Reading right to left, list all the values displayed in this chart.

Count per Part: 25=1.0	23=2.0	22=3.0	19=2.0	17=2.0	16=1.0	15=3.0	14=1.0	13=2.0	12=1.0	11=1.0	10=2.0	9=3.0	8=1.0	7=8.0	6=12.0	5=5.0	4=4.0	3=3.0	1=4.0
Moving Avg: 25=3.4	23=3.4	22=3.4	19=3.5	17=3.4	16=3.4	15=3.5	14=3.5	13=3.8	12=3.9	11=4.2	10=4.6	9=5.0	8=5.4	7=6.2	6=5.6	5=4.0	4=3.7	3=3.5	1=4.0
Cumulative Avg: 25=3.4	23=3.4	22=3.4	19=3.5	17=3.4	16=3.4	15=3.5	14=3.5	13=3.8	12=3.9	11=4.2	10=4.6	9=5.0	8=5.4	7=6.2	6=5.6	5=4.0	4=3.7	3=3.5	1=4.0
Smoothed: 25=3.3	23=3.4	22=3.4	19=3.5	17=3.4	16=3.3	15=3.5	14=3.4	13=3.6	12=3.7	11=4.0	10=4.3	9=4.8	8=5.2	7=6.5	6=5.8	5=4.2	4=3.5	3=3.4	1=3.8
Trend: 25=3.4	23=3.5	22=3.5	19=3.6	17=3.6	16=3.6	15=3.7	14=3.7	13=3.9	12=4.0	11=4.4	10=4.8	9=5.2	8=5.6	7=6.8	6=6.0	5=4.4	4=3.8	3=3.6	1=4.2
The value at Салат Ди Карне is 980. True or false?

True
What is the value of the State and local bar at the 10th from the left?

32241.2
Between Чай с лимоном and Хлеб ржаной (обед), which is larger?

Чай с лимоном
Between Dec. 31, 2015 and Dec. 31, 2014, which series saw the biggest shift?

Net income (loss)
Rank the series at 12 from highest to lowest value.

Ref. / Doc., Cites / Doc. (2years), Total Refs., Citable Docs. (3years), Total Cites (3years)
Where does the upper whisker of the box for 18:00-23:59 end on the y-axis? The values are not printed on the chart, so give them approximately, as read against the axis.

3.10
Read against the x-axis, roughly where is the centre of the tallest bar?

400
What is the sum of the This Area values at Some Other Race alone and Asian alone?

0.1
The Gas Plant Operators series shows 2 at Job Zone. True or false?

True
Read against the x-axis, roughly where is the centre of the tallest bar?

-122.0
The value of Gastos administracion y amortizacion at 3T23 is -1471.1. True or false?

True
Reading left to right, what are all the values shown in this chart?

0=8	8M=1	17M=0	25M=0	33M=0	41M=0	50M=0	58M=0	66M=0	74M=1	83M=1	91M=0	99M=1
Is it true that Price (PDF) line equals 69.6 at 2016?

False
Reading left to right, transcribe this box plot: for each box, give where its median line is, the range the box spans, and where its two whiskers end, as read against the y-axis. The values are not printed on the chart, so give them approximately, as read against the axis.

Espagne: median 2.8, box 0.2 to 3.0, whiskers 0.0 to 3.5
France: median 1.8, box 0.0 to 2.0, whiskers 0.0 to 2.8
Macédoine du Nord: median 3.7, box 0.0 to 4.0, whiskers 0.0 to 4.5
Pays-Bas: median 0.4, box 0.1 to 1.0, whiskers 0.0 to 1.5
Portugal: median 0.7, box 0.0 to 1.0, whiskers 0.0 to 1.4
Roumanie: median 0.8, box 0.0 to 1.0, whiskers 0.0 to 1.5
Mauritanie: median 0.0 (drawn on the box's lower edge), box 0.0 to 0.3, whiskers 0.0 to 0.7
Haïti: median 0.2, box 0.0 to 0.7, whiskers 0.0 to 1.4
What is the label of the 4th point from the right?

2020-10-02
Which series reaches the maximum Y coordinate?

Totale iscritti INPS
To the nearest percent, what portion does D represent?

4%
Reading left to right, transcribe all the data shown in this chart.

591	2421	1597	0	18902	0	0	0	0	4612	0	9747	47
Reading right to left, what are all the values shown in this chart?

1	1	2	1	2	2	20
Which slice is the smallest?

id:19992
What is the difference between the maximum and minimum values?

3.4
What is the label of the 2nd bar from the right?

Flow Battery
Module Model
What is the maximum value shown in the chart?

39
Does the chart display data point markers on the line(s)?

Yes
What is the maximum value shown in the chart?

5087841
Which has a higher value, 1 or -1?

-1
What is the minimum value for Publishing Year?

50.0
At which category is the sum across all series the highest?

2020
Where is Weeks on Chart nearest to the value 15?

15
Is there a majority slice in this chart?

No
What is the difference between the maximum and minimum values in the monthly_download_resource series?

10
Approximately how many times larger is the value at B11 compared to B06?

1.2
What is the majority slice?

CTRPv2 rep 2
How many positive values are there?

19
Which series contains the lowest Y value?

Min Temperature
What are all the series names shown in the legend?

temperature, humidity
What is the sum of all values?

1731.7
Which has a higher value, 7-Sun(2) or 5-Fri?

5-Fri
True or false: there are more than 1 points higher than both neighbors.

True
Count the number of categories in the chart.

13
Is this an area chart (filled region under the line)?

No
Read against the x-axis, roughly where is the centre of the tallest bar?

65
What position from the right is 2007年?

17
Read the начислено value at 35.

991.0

▶ [Request] Return every one of the records above unchanged, copying each line character for character.

▶ [Answer]
Reading right to left, list all the values displayed in this chart.

Count per Part: 25=1.0	23=2.0	22=3.0	19=2.0	17=2.0	16=1.0	15=3.0	14=1.0	13=2.0	12=1.0	11=1.0	10=2.0	9=3.0	8=1.0	7=8.0	6=12.0	5=5.0	4=4.0	3=3.0	1=4.0
Moving Avg: 25=3.4	23=3.4	22=3.4	19=3.5	17=3.4	16=3.4	15=3.5	14=3.5	13=3.8	12=3.9	11=4.2	10=4.6	9=5.0	8=5.4	7=6.2	6=5.6	5=4.0	4=3.7	3=3.5	1=4.0
Cumulative Avg: 25=3.4	23=3.4	22=3.4	19=3.5	17=3.4	16=3.4	15=3.5	14=3.5	13=3.8	12=3.9	11=4.2	10=4.6	9=5.0	8=5.4	7=6.2	6=5.6	5=4.0	4=3.7	3=3.5	1=4.0
Smoothed: 25=3.3	23=3.4	22=3.4	19=3.5	17=3.4	16=3.3	15=3.5	14=3.4	13=3.6	12=3.7	11=4.0	10=4.3	9=4.8	8=5.2	7=6.5	6=5.8	5=4.2	4=3.5	3=3.4	1=3.8
Trend: 25=3.4	23=3.5	22=3.5	19=3.6	17=3.6	16=3.6	15=3.7	14=3.7	13=3.9	12=4.0	11=4.4	10=4.8	9=5.2	8=5.6	7=6.8	6=6.0	5=4.4	4=3.8	3=3.6	1=4.2
The value at Салат Ди Карне is 980. True or false?

True
What is the value of the State and local bar at the 10th from the left?

32241.2
Between Чай с лимоном and Хлеб ржаной (обед), which is larger?

Чай с лимоном
Between Dec. 31, 2015 and Dec. 31, 2014, which series saw the biggest shift?

Net income (loss)
Rank the series at 12 from highest to lowest value.

Ref. / Doc., Cites / Doc. (2years), Total Refs., Citable Docs. (3years), Total Cites (3years)
Where does the upper whisker of the box for 18:00-23:59 end on the y-axis? The values are not printed on the chart, so give them approximately, as read against the axis.

3.10
Read against the x-axis, roughly where is the centre of the tallest bar?

400
What is the sum of the This Area values at Some Other Race alone and Asian alone?

0.1
The Gas Plant Operators series shows 2 at Job Zone. True or false?

True
Read against the x-axis, roughly where is the centre of the tallest bar?

-122.0
The value of Gastos administracion y amortizacion at 3T23 is -1471.1. True or false?

True
Reading left to right, what are all the values shown in this chart?

0=8	8M=1	17M=0	25M=0	33M=0	41M=0	50M=0	58M=0	66M=0	74M=1	83M=1	91M=0	99M=1
Is it true that Price (PDF) line equals 69.6 at 2016?

False
Reading left to right, transcribe this box plot: for each box, give where its median line is, the range the box spans, and where its two whiskers end, as read against the y-axis. The values are not printed on the chart, so give them approximately, as read against the axis.

Espagne: median 2.8, box 0.2 to 3.0, whiskers 0.0 to 3.5
France: median 1.8, box 0.0 to 2.0, whiskers 0.0 to 2.8
Macédoine du Nord: median 3.7, box 0.0 to 4.0, whiskers 0.0 to 4.5
Pays-Bas: median 0.4, box 0.1 to 1.0, whiskers 0.0 to 1.5
Portugal: median 0.7, box 0.0 to 1.0, whiskers 0.0 to 1.4
Roumanie: median 0.8, box 0.0 to 1.0, whiskers 0.0 to 1.5
Mauritanie: median 0.0 (drawn on the box's lower edge), box 0.0 to 0.3, whiskers 0.0 to 0.7
Haïti: median 0.2, box 0.0 to 0.7, whiskers 0.0 to 1.4
What is the label of the 4th point from the right?

2020-10-02
Which series reaches the maximum Y coordinate?

Totale iscritti INPS
To the nearest percent, what portion does D represent?

4%
Reading left to right, transcribe all the data shown in this chart.

591	2421	1597	0	18902	0	0	0	0	4612	0	9747	47
Reading right to left, what are all the values shown in this chart?

1	1	2	1	2	2	20
Which slice is the smallest?

id:19992
What is the difference between the maximum and minimum values?

3.4
What is the label of the 2nd bar from the right?

Flow Battery
Module Model
What is the maximum value shown in the chart?

39
Does the chart display data point markers on the line(s)?

Yes
What is the maximum value shown in the chart?

5087841
Which has a higher value, 1 or -1?

-1
What is the minimum value for Publishing Year?

50.0
At which category is the sum across all series the highest?

2020
Where is Weeks on Chart nearest to the value 15?

15
Is there a majority slice in this chart?

No
What is the difference between the maximum and minimum values in the monthly_download_resource series?

10
Approximately how many times larger is the value at B11 compared to B06?

1.2
What is the majority slice?

CTRPv2 rep 2
How many positive values are there?

19
Which series contains the lowest Y value?

Min Temperature
What are all the series names shown in the legend?

temperature, humidity
What is the sum of all values?

1731.7
Which has a higher value, 7-Sun(2) or 5-Fri?

5-Fri
True or false: there are more than 1 points higher than both neighbors.

True
Count the number of categories in the chart.

13
Is this an area chart (filled region under the line)?

No
Read against the x-axis, roughly where is the centre of the tallest bar?

65
What position from the right is 2007年?

17
Read the начислено value at 35.

991.0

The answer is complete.